The rich have the ability to take advantage of this situation, because they literally get their miles "free" (well, out of the Retailer's pockets, of course), but low income people have nothing but credits, and a heavy credit card debt. They'd welcome that refund, believe me.
If a cardholder has 2,000 miles, send out a check for $60.00. If they have 150,000 miles, send them a check for $4,500. That'll give them enough money to take a couple of trips First Class and end the thing. It's an easy out for Citibank, Wells Fargo and all the other participanets in this plan to defraud Retailers (23 million of them world-wide), and it will reimburse the consumers for all the wasted time and energy.

It'll help to restore some faith in the system, instead of the current situation where they're issuing mileage certificates of credit like the double-diget inflationary German Marks and the Italian Lira after World War I.
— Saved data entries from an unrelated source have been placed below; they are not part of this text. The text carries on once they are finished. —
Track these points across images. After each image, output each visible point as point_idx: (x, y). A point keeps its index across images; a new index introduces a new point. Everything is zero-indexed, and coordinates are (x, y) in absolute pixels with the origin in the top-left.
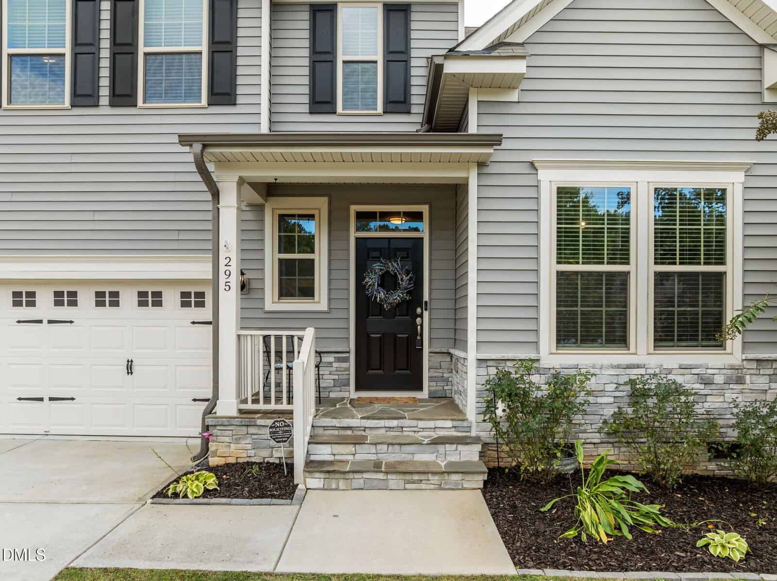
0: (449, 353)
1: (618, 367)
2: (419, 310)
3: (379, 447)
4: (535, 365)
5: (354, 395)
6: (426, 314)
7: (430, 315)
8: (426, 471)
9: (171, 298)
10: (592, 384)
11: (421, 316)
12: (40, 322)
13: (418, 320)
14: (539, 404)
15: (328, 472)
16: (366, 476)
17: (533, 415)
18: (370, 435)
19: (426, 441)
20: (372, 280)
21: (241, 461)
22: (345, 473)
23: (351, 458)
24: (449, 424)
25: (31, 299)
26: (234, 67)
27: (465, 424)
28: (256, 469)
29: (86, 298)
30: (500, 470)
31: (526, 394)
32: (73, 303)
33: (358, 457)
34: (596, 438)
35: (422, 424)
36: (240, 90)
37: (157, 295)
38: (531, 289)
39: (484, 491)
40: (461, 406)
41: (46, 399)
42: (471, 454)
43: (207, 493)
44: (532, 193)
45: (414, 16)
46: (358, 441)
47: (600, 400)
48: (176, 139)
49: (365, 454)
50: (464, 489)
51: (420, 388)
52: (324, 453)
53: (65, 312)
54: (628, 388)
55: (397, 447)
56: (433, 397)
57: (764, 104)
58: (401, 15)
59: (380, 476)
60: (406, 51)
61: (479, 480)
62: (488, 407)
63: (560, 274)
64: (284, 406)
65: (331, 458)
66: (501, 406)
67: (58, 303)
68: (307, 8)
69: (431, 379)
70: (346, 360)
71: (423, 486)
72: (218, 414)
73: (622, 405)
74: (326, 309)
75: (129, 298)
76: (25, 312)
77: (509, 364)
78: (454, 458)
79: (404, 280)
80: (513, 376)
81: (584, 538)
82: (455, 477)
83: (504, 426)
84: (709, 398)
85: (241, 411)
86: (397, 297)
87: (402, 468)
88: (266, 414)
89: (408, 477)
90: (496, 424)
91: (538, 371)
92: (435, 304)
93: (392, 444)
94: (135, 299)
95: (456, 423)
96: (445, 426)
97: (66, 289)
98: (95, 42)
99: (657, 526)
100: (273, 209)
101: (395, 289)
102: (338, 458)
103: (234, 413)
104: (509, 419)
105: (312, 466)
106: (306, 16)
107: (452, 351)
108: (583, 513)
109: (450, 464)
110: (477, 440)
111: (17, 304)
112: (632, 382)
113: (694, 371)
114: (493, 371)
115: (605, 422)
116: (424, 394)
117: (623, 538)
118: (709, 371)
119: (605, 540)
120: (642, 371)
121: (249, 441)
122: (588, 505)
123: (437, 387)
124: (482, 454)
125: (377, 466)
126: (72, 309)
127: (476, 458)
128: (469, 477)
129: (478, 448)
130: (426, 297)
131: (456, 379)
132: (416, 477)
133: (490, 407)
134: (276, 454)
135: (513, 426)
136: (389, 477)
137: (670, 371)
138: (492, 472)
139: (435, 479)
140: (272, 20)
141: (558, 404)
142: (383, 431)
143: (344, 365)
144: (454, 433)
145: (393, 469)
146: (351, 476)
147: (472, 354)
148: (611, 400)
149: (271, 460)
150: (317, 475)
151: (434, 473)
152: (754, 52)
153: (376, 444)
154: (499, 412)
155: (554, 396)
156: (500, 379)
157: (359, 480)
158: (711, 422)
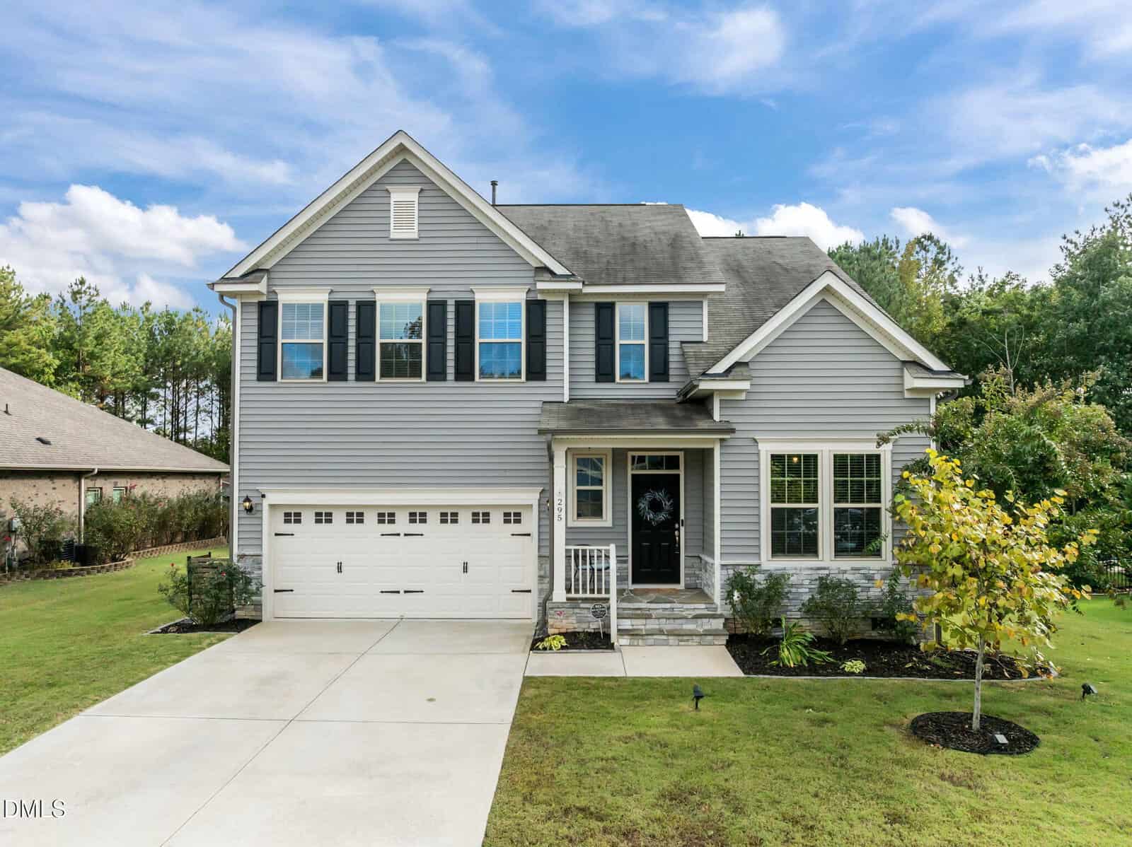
0: (699, 557)
1: (812, 569)
2: (677, 526)
3: (661, 620)
4: (758, 568)
5: (632, 587)
6: (682, 529)
7: (685, 529)
8: (692, 634)
9: (496, 517)
10: (793, 580)
11: (679, 530)
12: (399, 535)
13: (676, 533)
14: (760, 593)
15: (633, 635)
16: (655, 637)
17: (757, 599)
18: (654, 614)
19: (690, 617)
20: (643, 505)
21: (569, 631)
22: (642, 635)
23: (643, 627)
24: (703, 606)
25: (392, 519)
26: (544, 353)
27: (714, 606)
28: (582, 636)
29: (433, 517)
30: (735, 635)
31: (752, 586)
32: (423, 521)
33: (648, 627)
34: (798, 615)
35: (686, 606)
36: (548, 370)
37: (486, 515)
38: (755, 520)
39: (727, 646)
40: (709, 594)
41: (402, 592)
42: (718, 624)
43: (563, 647)
44: (755, 458)
45: (671, 311)
46: (648, 617)
47: (800, 590)
48: (536, 432)
49: (652, 625)
50: (714, 645)
51: (678, 582)
52: (627, 624)
53: (417, 527)
54: (818, 582)
55: (672, 621)
56: (688, 588)
57: (904, 399)
58: (662, 311)
59: (664, 637)
60: (665, 335)
61: (723, 640)
62: (728, 595)
63: (773, 510)
64: (603, 595)
65: (631, 627)
66: (736, 594)
67: (413, 521)
68: (594, 305)
69: (686, 575)
70: (626, 562)
71: (690, 643)
72: (554, 601)
73: (814, 593)
74: (611, 525)
75: (465, 518)
76: (387, 528)
77: (741, 567)
78: (706, 627)
79: (667, 504)
80: (744, 575)
81: (781, 665)
82: (710, 638)
83: (739, 607)
84: (871, 589)
85: (568, 599)
86: (662, 517)
87: (677, 633)
88: (585, 600)
89: (680, 638)
90: (734, 606)
91: (760, 572)
92: (689, 522)
93: (669, 619)
94: (470, 518)
95: (708, 606)
96: (701, 607)
97: (418, 511)
98: (443, 335)
99: (824, 661)
100: (573, 455)
101: (661, 512)
102: (635, 627)
103: (565, 601)
104: (742, 602)
105: (622, 632)
106: (592, 311)
107: (701, 555)
108: (783, 654)
109: (706, 630)
110: (721, 616)
111: (381, 521)
112: (821, 579)
113: (862, 572)
114: (731, 572)
115: (803, 605)
116: (681, 586)
117: (803, 665)
118: (871, 572)
119: (792, 665)
120: (827, 572)
121: (574, 618)
122: (786, 650)
123: (691, 581)
124: (725, 625)
125: (661, 632)
126: (423, 525)
127: (721, 627)
128: (717, 637)
129: (722, 621)
130: (682, 517)
131: (705, 576)
132: (685, 638)
133: (730, 595)
134: (592, 626)
135: (744, 607)
136: (670, 637)
137: (845, 572)
138: (731, 636)
139: (696, 639)
140: (570, 314)
141: (772, 593)
142: (661, 611)
143: (625, 565)
144: (706, 612)
145: (671, 633)
146: (646, 637)
147: (717, 561)
148: (807, 590)
149: (589, 631)
150: (626, 637)
151: (696, 635)
152: (898, 365)
153: (659, 618)
154: (735, 598)
155: (769, 588)
156: (736, 577)
157: (651, 640)
158: (870, 604)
NEXT STEP: A GOVERNMENT INVESTIGATION
Before the shredders at these Multinational Banks begin blowing fuses in their haste to cover their tracks, all the original documents concerning air mileage should be checked to see just what the estimates were, and how aware they were of the fact that they were about deceiving and looting the merchants profits. Then theree should be an investigation of the internal estimatates they've made over the years about the used and unused air mileage.
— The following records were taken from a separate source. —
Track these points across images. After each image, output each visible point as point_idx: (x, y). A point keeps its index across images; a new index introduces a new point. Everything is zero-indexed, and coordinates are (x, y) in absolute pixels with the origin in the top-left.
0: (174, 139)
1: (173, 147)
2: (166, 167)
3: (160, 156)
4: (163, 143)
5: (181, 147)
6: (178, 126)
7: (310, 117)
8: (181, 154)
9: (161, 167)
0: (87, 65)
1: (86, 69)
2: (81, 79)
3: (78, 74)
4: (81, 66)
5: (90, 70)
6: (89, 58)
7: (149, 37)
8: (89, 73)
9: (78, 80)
If it is found that they have ignored the warning signs, is it possible to find that there is fraud and collusion involved? That's for D.A.'s and U.S. Attorneys to look at, not me, but the thought has crossed my mind many times over the years. No matter what, there is a winding trail of duplicity and the Multinational Banking Industry is at the heart of it. Again, the Robbing Hood theory, steal from the one and give to the other. Steal from the sellers (Merchants) and give to the buyers (Consumers), and the Evil Axis (Banks) are the Robbing Hoods...riding a black horse. There's one problem, instead of bleeding Robbing Hood to death, each and every Air Mile is a drop of "Retailers" blood. They're put a needle in the artery and drop by drop they're draining it every day, and they have 23 million of them to drain!